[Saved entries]
-------------------------
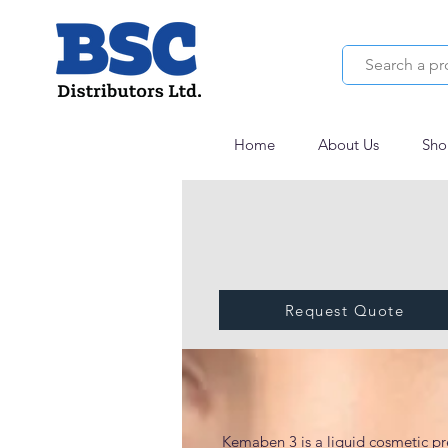
Home
About Us
Sho
Request Quote
KEMABEN 3
Kemaben 3 is a liquid cosmetic pr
-------------------------
**JOB**
Print out every entry above without changing a word, and leave out the pictures.

**REPLY TO THE TASK**
Home
About Us
Sho
Request Quote
KEMABEN 3
Kemaben 3 is a liquid cosmetic pr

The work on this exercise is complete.